## EXERCISE
Print verbatim every line starting at the one that contains "right shoulder: (90, 234)" and ending at the final line of the records; include both endpoints.

Source records:
======
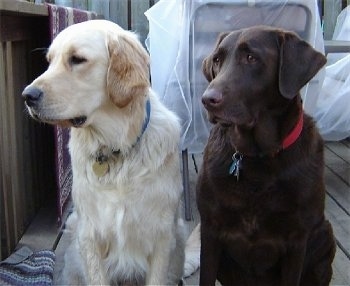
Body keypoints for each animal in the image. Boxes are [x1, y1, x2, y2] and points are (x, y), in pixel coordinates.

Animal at [21, 19, 187, 284]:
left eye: (77, 59)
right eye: (49, 60)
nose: (27, 95)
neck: (113, 148)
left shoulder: (161, 236)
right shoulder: (90, 234)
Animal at [197, 25, 336, 284]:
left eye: (251, 58)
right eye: (217, 60)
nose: (207, 100)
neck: (257, 157)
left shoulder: (297, 240)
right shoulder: (210, 229)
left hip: (325, 235)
======
## YOUR RESPONSE
right shoulder: (90, 234)
Animal at [197, 25, 336, 284]:
left eye: (251, 58)
right eye: (217, 60)
nose: (207, 100)
neck: (257, 157)
left shoulder: (297, 240)
right shoulder: (210, 229)
left hip: (325, 235)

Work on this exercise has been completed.